Cultural and Foreign Language Capabilities
What is it?
Cultural capability enables Soldiers and leaders to understand the “how and why” of foreign cultures and the roles that culture, religion, and geography have in military operations. Foreign language capability reaches beyond the roles of linguists, intelligence analysts, and interrogators to every Soldier and leader; language can be a survival tool as well as an entrée to the cultural capability that is crucial to every Soldier and leader. The human dimension in which the Army must operate as part of today’s complex environments necessitates that Soldiers at all levels possess some cultural and foreign language capability.
What has the Army done?
The Army is pursuing a variety of initiatives to enhance its capability in culture and foreign language. In accordance with the Defense Language Transformation Roadmap, the Army incorporates cultural training into all levels of professional military education. The Army has designated the Training and Doctrine Command (TRADOC) as the Army’s proponent of cultural training. As proponent, TRADOC assesses requirements and determines the Soldier’s cultural training needs. The TRADOC Culture Center has developed modular cultural training programs for deploying units and Army schools. This center also provides mobile training teams (MTTs), which bring cultural training to units in their pre-deployment training. In pre-commissioning, the U.S. Military Academy and Reserve Officers’ Training Corps (ROTC) have incorporated cultural lessons into their curricula, as well as the ROTC Leader Development Course. The Defense Language Institute Foreign Language Center (DLIFLC) at the Presidio of Monterey in Monterey, California, incorporates cultural training in its language familiarization training for deploying units. The DLIFLC also provides CD-ROM language survival kits to deploying Soldiers. Combat Training Centers (CTCs) have completely transformed, using native-speaking role-players to replicate the sights and culture of the contemporary operational environment. The Army offers Soldiers a variety of ways to obtain foreign language skills and actively recruits native speakers through the 09L, Interpreter Translator Program from heritage communities. Linguists primarily attend the DLIFLC for language training. The DLIFLC offers online sustainment training through its Global Language Network http://www.lingnet.org/ and its Global Language Online Support System http://gloss.lingnet.org/. The Army also provides language familiarization training to all Soldiers and Army Civilians through state-of-the-art commercial software products (currently Rosetta Stone®). MTTs and Language Training Detachments from DLIFLC bring language training at various skill levels to home stations, CTCs, and mobilization training sites. TRADOC is developing standards for collective cultural and language training in a comprehensive culture and foreign language strategy.

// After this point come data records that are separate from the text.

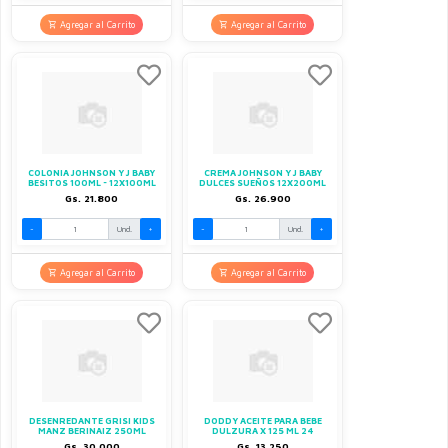
Agregar al Carrito
Agregar al Carrito
COLONIA JOHNSON Y J BABY
CREMA JOHNSON Y J BABY
BESITOS 100ML - 12X100ML
DULCES SUEÑOS 12X200ML
Gs. 21.800
Gs. 26.900
-
Und.
+
-
Und.
+
Agregar al Carrito
Agregar al Carrito
DESENREDANTE GRISI KIDS
DODDY ACEITE PARA BEBE
MANZ BERINAIZ 250ML
DULZURA X 125 ML 24
Gs. 30.000
Gs. 13.250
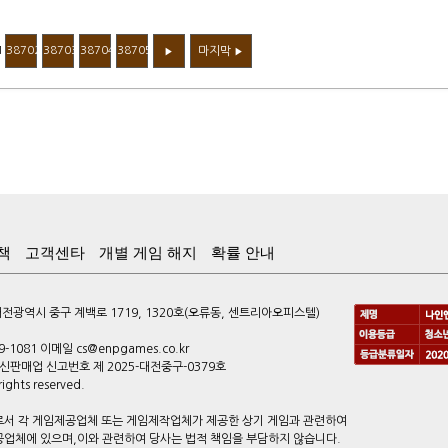
1
38702
38703
38704
38705
마지막
▶
▶
책
고객센타
개별 게임 해지
확률 안내
광역시 중구 계백로 1719, 1320호(오류동, 센트리아오피스텔)
9-1081 이메일 cs@enpgames.co.kr
 통신판매업 신고번호 제 2025-대전중구-0379호
ghts reserved.
 각 게임제공업체 또는 게임제작업체가 제공한 상기 게임과 관련하여
공업체에 있으며,이와 관련하여 당사는 법적 책임을 부담하지 않습니다.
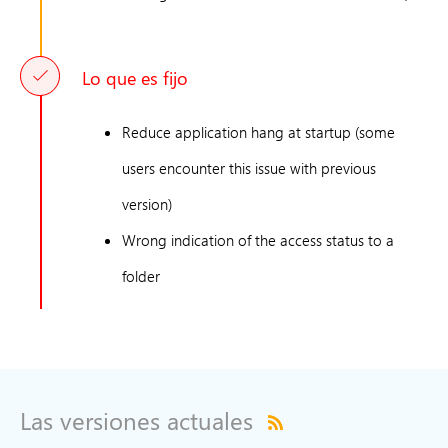
Lo que es fijo
Reduce application hang at startup (some
users encounter this issue with previous
version)
Wrong indication of the access status to a
folder
Las versiones actuales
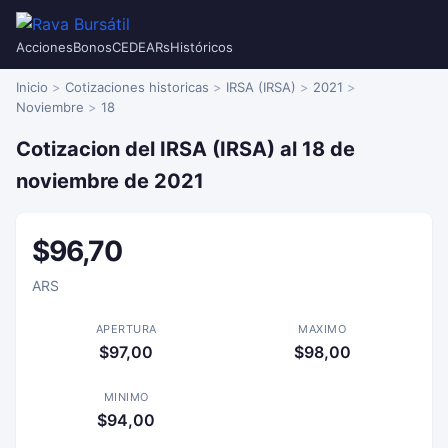
Acciones
Bonos
CEDEARs
Históricos
Inicio
Cotizaciones historicas
IRSA (IRSA)
2021
Noviembre
18
Cotizacion del IRSA (IRSA) al 18 de
noviembre de 2021
$96,70
ARS
APERTURA
MAXIMO
$97,00
$98,00
MINIMO
$94,00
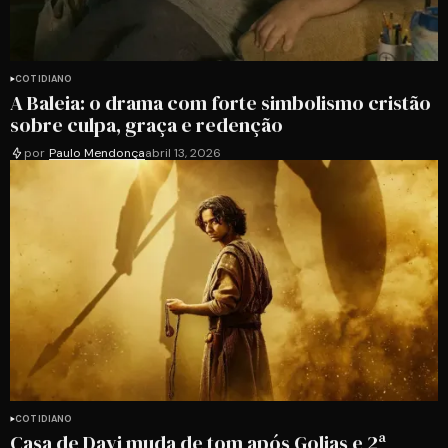
COTIDIANO
A Baleia: o drama com forte simbolismo cristão
sobre culpa, graça e redenção
por
Paulo Mendonça
abril 13, 2026
COTIDIANO
Casa de Davi muda de tom após Golias e 2ª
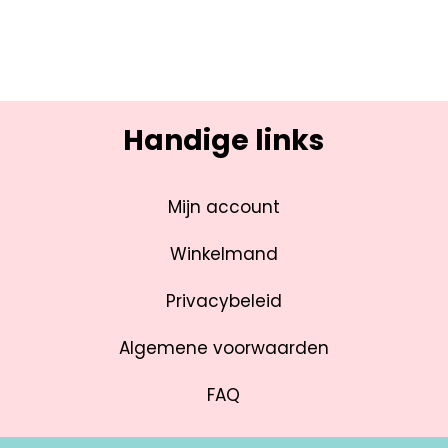
Handige links
Mijn account
Winkelmand
Privacybeleid
Algemene voorwaarden
FAQ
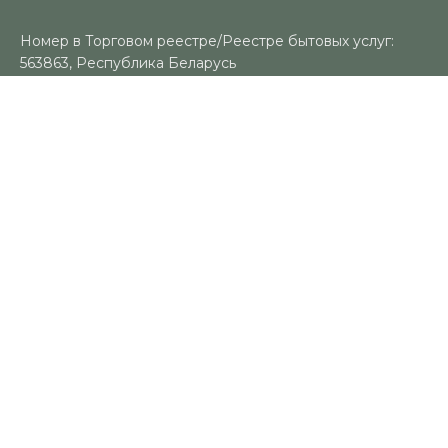
Номер в Торговом реестре/Реестре бытовых услуг:
563863, Республика Беларусь
УНП: 491383188
Регистрационный орган: Гомельский городской
исполнительный комитет
Время работы
Пн-Вс: 10:00-18:00
Контакты
+375 (29) 325-18-94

What continued efforts does the Army have planned for the future?
The implementation of the Army Culture and Foreign Language Strategy will require more extensive training for Soldiers and leaders in the near future. Developing a robust Army-wide cultural capability is the main effort (big C), while imparting some foreign language capability to each Soldier is the supporting effort (little l). The primary goal is for every Soldier and leader to have cross-cultural competence, which develops into regional competencies over the course of their careers. While foreign language training is a secondary goal, every Soldier and leader must possess some foreign language capability. Specifically, the Army plans to expand immersion programs at the U.S. Military Academy and increase advanced civil schooling opportunities. TRADOC is in the process of developing and staffing language and cultural education and training opportunities targeted at the nonprofessional linguist. TRADOC is also exploring language study incentives (monetary and non-monetary) and possible requirements for ROTC cadets. Non-monetary incentives might include awards such as the order-of-merit list. The Army is working with the National Education and Security Program to assist colleges with ROTC units in developing programs for languages of strategic importance. The Army is also expanding the already developed gaming technology that teaches cultures of foreign lands. Finally the Army is developing plans to expand the 09L Program from the existing CENTCOM program to the PACOM and AFRICOM Areas of Responsibility.
Why is this important to the Army?
Because the human dimension is such a critical factor in today’s complex operating environments, Soldiers at all levels must possess some cultural and foreign language capability. It is no longer sufficient that such capabilities be limited to Soldiers with specialized skill sets or in specialized units.